- PROVIDED DATA:
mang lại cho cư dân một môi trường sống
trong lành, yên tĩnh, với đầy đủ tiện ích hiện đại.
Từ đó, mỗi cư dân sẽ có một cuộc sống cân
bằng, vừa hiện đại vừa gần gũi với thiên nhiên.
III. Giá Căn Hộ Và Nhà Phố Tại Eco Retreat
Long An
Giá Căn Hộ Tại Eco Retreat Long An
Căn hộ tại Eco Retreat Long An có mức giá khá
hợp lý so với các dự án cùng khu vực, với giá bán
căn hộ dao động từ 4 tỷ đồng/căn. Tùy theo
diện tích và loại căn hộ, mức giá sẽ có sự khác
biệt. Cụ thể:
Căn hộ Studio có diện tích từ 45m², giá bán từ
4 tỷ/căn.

- EXERCISE INSTRUCTIONS: The line with "hợp lý so với" marks where to start. Transcribe from there through the final line of the records, exactly and with nothing added.

- RESPONSE AREA:
hợp lý so với các dự án cùng khu vực, với giá bán
căn hộ dao động từ 4 tỷ đồng/căn. Tùy theo
diện tích và loại căn hộ, mức giá sẽ có sự khác
biệt. Cụ thể:
Căn hộ Studio có diện tích từ 45m², giá bán từ
4 tỷ/căn.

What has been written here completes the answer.